Several years ago I was visiting with some friends and happened to get into a conversation with their four-year-old daughter. I don’t remember why, but we got to talking about numbers, and as adults will do, I started quizzing her. Do you know what two plus two is? She did. How about four plus three. No problem. Six plus five? Nine plus four? Eight plus seven? Yes, yes, and yes. That was about as far as she could go, but I was pretty impressed. That’s not bad for a four-year-old, is it?
A year later she was in kindergarten and I was visiting again. And I was curious about how her mathematical prowess had progressed. Answer: it hadn’t. She couldn’t even answer the questions she had gotten correct the year before.
Now, this happened over two decades ago (the daughter in question graduated from college a couple of years ago) and I’ve long wondered if it even actually happened. I clearly remember it, and yet it all seems so unlikely. Did I just imagine the whole thing?
Maybe not. A few days ago I wrote about a Los Angeles Times project to post an online database that measures the performance of LAUSD teachers based on how their kids do on standardized tests. I approved: “Either you believe that the press should disseminate public data or you don’t,” I said, but there were some unspoken words in that sentence. What I really meant was, “Either you believe that the press should disseminate meaningful public data or you don’t” — since, needless to say, nobody believes the press should randomly disseminate useless and misleading data, public or otherwise.
So do standardized tests provide meaningful data? Millions of barrels of ink have been spilled on this question, but here’s an interesting take on the question from a study done a few years ago. Paul Camp, a physics professor at Spelman College, in the course of investigating how students learn Newtonian concepts, came across an interesting result: they don’t learn in a straight line. They learn things, then they get confused, and then they learn them again for good. Learning, in other words, follows a U-shaped pattern, and not just for university level physics:
U-shaped developmental patterns appear to be a general feature of human cognition….Competencies, once learned, do not disappear but they are unusually fragile while understanding reorganizes into a more mature form, and this fragility is reflected by variability in performance…. In short, achieving a new state of organization requires passage through a state of apparent disorganization.

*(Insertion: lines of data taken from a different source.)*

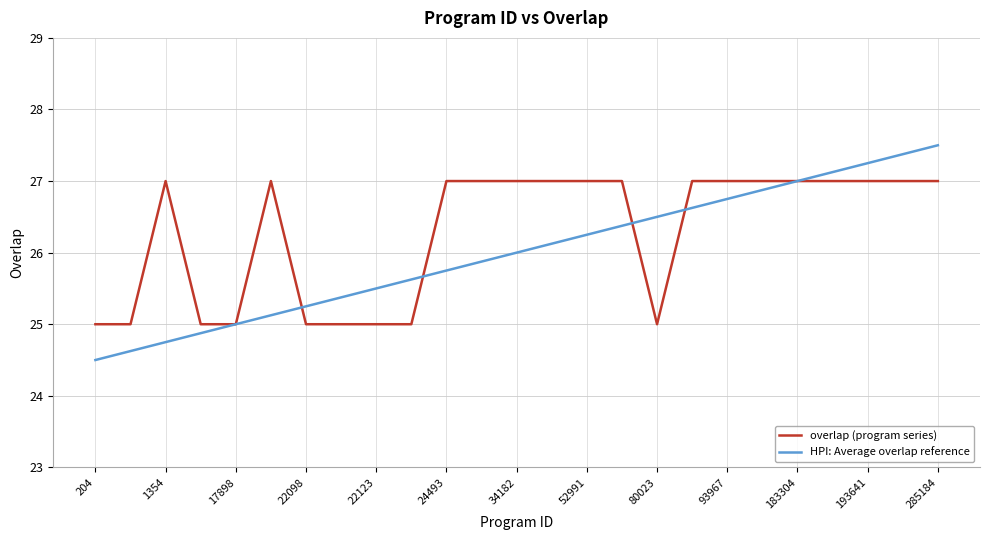

Rank the series by their maximum value, from lowest to highest.

overlap (program series), HPI: Average overlap reference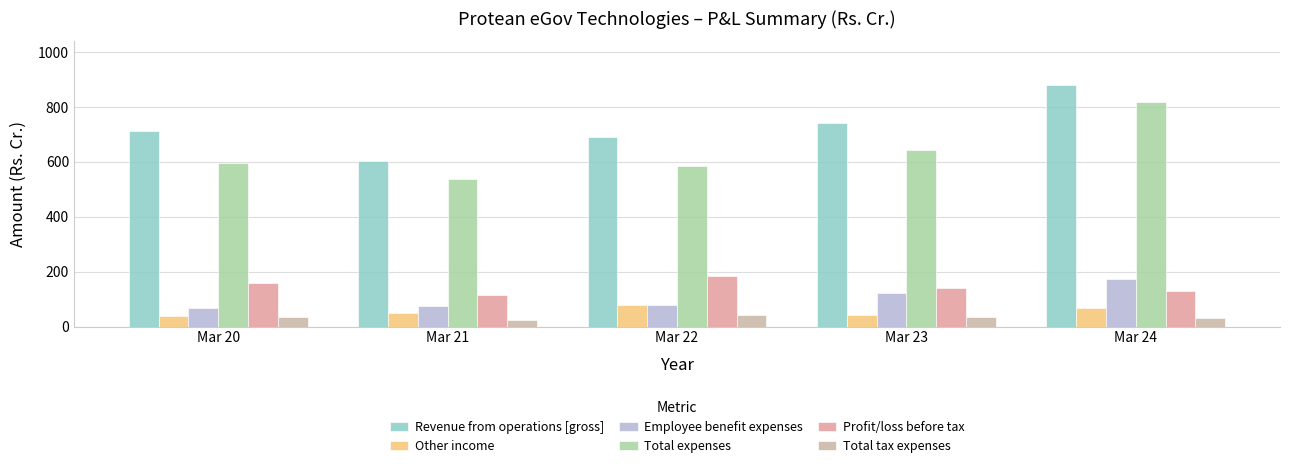

What is the value of the Other income bar at the 3rd from the left?

78.8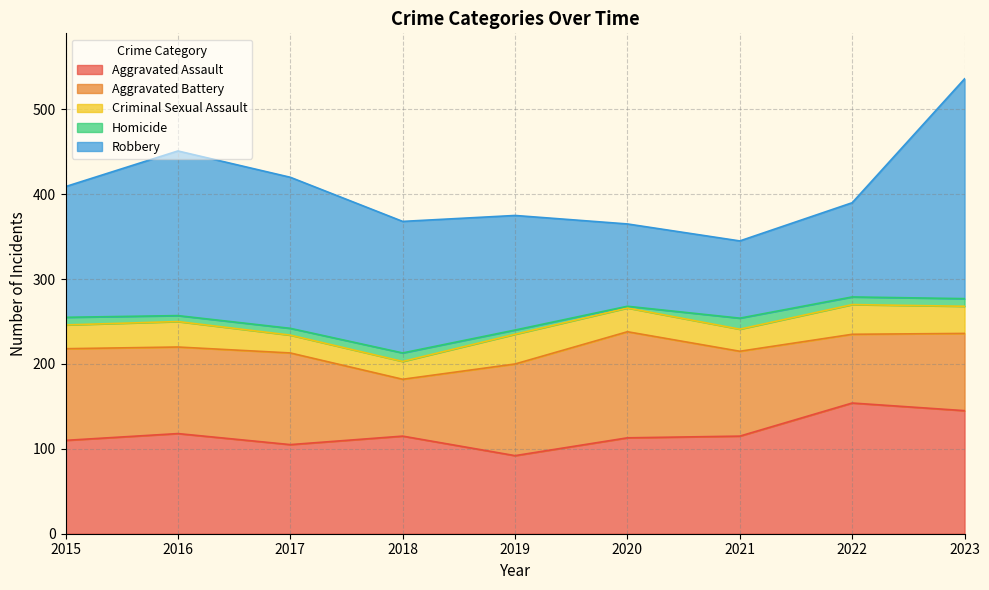

How many intersections are there between Aggravated Battery and Aggravated Assault?

4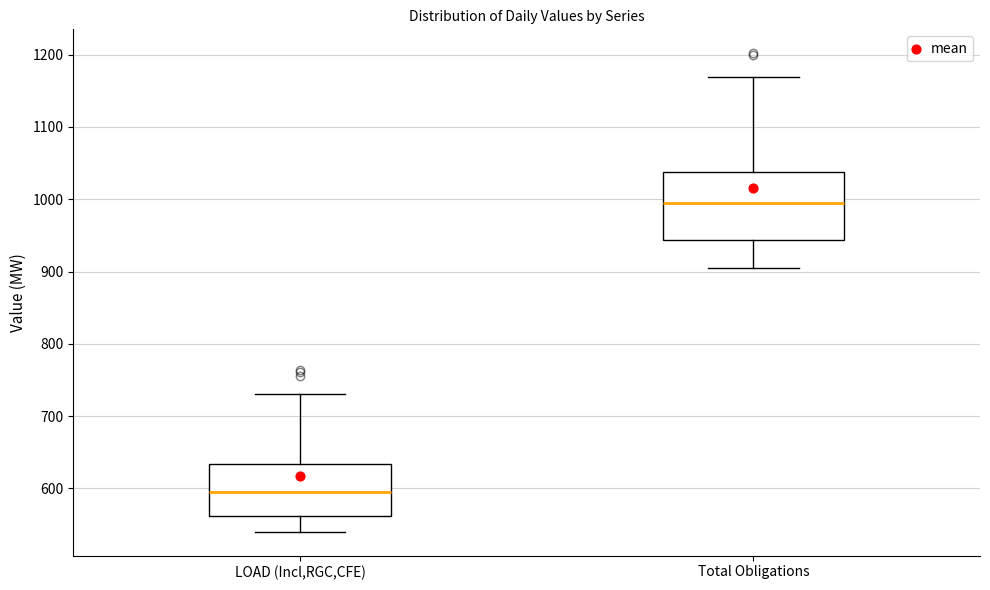

Which box has the highest median line?

Total Obligations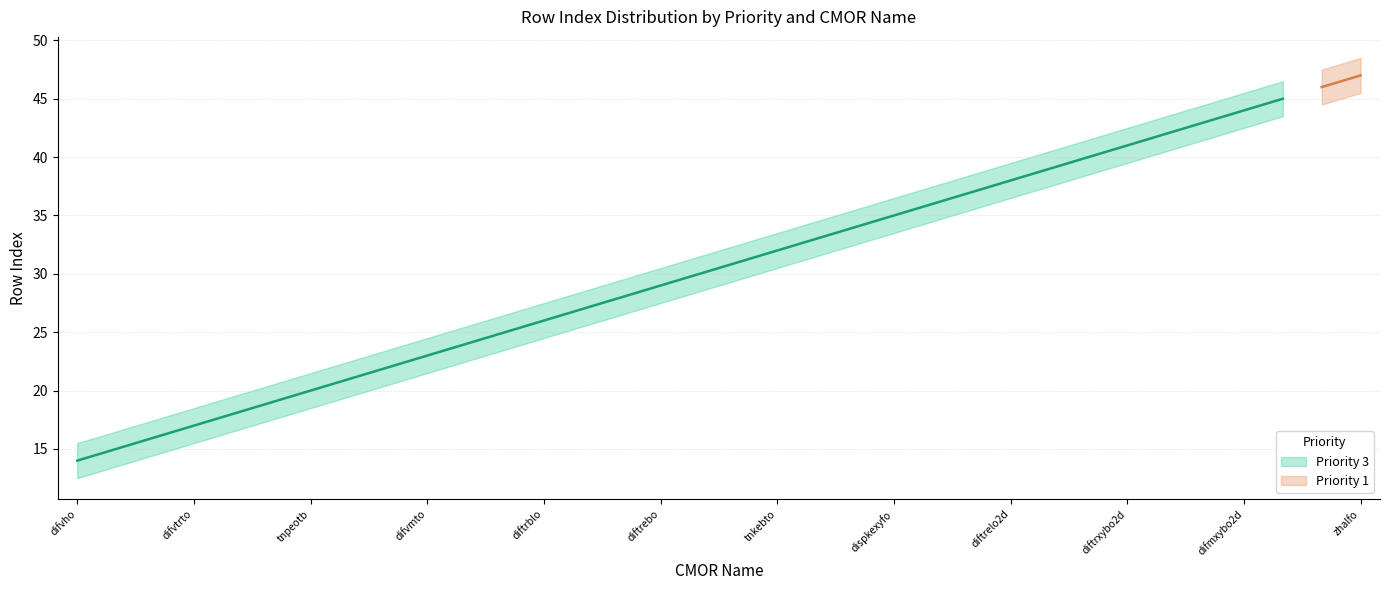

What is the value of the 8th point from the left?

21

….The existence of U-shaped development  has important implications for student evaluation. It directly implies that single point assessments are unfair and inaccurate.
There’s evidence that this U-shaped pattern is common (this paper, for example, compares 7-year-olds and 9-year-olds on certain kinds of math problems and finds that 7-year-olds do better). So is this what happened with my four-year-old friend? Did she learn simple arithmetic, then get confused about it during kindergarten, and then learn it for good in first grade? Maybe. Maybe I didn’t imagine the whole episode after all.
If this is true, it obviously has disturbing implications for the use of standardized tests in primary schools to evaluate teacher performance. If students routinely go through U-shaped learning curves, it means that a terrific third grade teacher might produce mediocre test scores if her kids tend to be in the trough of the U at year-end, while the fourth grade teacher who gets the kids the following year reaps the benefits.
I don’t have anywhere near the chops to evaluate this evidence, and it’s certainly not the end of the story. What’s more, I remain in favor of the Times project: standardized tests clearly aren’t the be-all-end-all of teacher evaluation, but if we’re going to use them at all we need to take them seriously. And for now, we’re using them. So let’s shine some sunlight on them.
Besides, if the tests really are poor indicators of short-term student performance, perhaps this project will make that clear. Parents, principals, and fellow teachers probably have a pretty good sense already of who the good and bad teachers are, and if the value-added testing metric used by the Times turns out to be wildly at variance with this sense, it should provoke a serious rethink. Either way, then, it’s likely to have a net positive effect. It’s worth a try.